## Excerpt provided
#####

NASA’s first all-electric X-plane aims to demonstrate the benefits electric propulsion may have for efficiency, noise and emissions. The aircraft is set to arrive at Armstrong this month for verification,  taxi tests and then the first experimental flight tests.

Armstrong pilots have already evaluated a standard P2006T Tecnam aircraft in 2015,  the first of three configurations for the X-57, for comparison with the electric versions. The aircraft to be delivered this month is X-57’s second configuration, known as Mod II.

Mod II, which is the X-57’s first configuration as an electric aircraft, features electric cruise motors where two combustion motors originally were located. Successful engine tests of Mod were conducted earlier this year at aerospace firm Scaled Composite’s facility in California, USA.

Following the Mod II phase, modification III and IV will feature a high-aspect ratio wing, compared to the wider, standard wing from the Mod II phase. The Mod III/IV wing was tested at Armstrong’s Flight Loads Laboratory to calibrate installed strain gauges for real-time loads monitoring and to verify the wing has met design specifications.

The new wing will permit the repositioning of the electric cruise motors to the wingtips, which engineers believe could significantly boost aircraft efficiency. The Mod IV configuration will  include an additional 12 smaller high-lift motors to the two larger cruise motors on each end of the wing to produce distributed electric propulsion.

Built by Xperimental in San Luis Obispo, California, the wing’s major structural load tests involved loading the wing to 120% of the design limit load (DLL) in positive and negative load conditions. Additionally, during 120% DLL testing, the control surfaces were activated through their rotational range to determine if they would bind during the maximum expected flight deflections. Testing revealed that the control surfaces rotated freely through their rotational range.

Ray Sadler adjusts hydraulic actuators with pads to the wing of the X-57 distributed electric aircraft wing at NASA’s Armstrong Flight Research Center in California. Tests increased confidence in the wing’s durability and calibrated installed strain gauges for inflight load monitoring of the wing.
Image: NASA Photo / Ken Ulbrich

The test fixture designed to secure the wing for testing included 30 hydraulic actuators used to apply load to the wing. In one test that took several hours to prepare, researchers positioned 26 hydraulic actuators – 13 per side – with pads to push up on the wingtip. At the same time, the wingtips were attached to four additional actuators to simulate the inertia and thrust forces caused by the 134 pound cruise motors that will be on the final wing configuration.

Shot bags were used as ballast to create opposing forces to simulate the conditions of about 3.4g inertia that characterize a max design load case. These tests confirmed that the wing structure acts as predicted as it carries the approximately 3,000 lbs aircraft through flight.

wing test

Ted Powers and Ronnie Haraguchi apply shot bags to the wing of the X-57 distributed electric aircraft wing at NASA’s Armstrong Flight Research Center in California. Tests increased confidence in the wing’s durability and calibrated installed strain gauges for inflight load monitoring of the wing (NASA Photo / Ken Ulbrich)

#####

## Record set
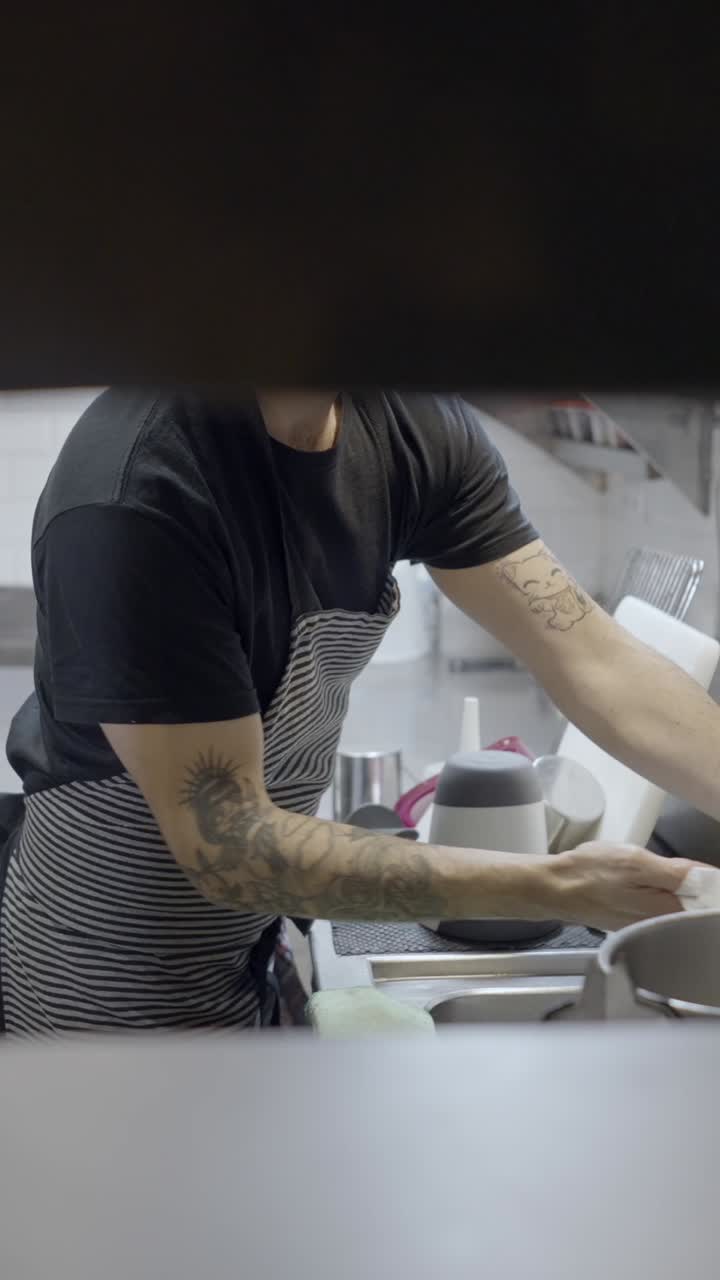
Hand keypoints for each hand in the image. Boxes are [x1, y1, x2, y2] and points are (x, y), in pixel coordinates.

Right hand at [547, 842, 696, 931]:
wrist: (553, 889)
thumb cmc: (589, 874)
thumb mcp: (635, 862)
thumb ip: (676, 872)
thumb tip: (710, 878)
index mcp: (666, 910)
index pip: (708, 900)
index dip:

#####

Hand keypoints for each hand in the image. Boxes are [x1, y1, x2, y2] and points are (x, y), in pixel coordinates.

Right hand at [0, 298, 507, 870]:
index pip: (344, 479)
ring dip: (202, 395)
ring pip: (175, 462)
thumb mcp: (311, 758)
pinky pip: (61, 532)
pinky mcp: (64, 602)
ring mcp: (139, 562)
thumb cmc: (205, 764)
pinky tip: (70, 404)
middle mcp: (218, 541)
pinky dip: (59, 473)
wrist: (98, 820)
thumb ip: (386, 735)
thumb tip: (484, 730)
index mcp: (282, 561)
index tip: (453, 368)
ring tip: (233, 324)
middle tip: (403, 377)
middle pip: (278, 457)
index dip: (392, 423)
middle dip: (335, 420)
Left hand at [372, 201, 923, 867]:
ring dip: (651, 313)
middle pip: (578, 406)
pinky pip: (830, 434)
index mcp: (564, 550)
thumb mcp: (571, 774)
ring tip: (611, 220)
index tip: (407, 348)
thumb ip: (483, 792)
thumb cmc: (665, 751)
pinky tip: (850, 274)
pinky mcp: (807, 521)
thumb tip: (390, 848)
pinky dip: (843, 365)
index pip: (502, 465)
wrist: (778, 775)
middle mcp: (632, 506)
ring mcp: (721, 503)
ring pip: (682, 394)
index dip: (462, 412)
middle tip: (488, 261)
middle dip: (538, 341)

#####

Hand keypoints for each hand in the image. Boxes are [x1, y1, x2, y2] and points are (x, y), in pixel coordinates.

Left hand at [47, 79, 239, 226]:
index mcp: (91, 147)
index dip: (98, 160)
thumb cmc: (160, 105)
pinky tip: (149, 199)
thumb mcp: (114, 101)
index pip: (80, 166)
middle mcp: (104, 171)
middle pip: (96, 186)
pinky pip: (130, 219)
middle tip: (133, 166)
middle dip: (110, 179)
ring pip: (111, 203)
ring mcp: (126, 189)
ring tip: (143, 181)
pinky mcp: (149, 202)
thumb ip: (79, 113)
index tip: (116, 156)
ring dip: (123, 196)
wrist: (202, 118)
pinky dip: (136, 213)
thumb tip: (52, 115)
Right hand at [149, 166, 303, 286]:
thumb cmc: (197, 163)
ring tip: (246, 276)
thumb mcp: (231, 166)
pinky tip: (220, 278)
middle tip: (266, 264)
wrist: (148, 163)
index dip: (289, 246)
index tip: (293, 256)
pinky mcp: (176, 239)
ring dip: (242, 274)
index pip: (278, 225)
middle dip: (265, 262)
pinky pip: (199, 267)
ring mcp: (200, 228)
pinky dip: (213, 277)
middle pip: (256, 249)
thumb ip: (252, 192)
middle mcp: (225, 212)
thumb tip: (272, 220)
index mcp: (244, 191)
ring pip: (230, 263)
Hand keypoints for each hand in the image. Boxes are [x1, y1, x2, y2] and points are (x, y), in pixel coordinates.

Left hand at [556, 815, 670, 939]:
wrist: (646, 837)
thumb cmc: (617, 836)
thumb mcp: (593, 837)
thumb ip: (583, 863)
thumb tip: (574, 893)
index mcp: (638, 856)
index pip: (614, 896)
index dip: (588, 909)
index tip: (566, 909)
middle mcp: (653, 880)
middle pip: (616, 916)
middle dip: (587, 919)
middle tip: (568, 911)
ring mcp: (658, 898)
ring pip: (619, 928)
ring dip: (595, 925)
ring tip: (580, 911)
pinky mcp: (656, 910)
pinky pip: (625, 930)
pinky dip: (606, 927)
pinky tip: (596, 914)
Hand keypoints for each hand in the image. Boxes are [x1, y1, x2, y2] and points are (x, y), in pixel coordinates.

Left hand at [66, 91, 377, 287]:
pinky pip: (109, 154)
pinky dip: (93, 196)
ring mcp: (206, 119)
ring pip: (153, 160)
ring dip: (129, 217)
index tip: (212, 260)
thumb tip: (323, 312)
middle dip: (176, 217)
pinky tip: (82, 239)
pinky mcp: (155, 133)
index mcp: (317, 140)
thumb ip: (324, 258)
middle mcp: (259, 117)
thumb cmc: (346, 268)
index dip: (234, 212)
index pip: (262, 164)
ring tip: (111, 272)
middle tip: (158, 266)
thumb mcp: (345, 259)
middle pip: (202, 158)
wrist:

#####

## Exercise prompt
Name every person mentioned by name in the X-57 wing test excerpt.

## Result
Ray Sadler, Ted Powers, Ronnie Haraguchi, Ken Ulbrich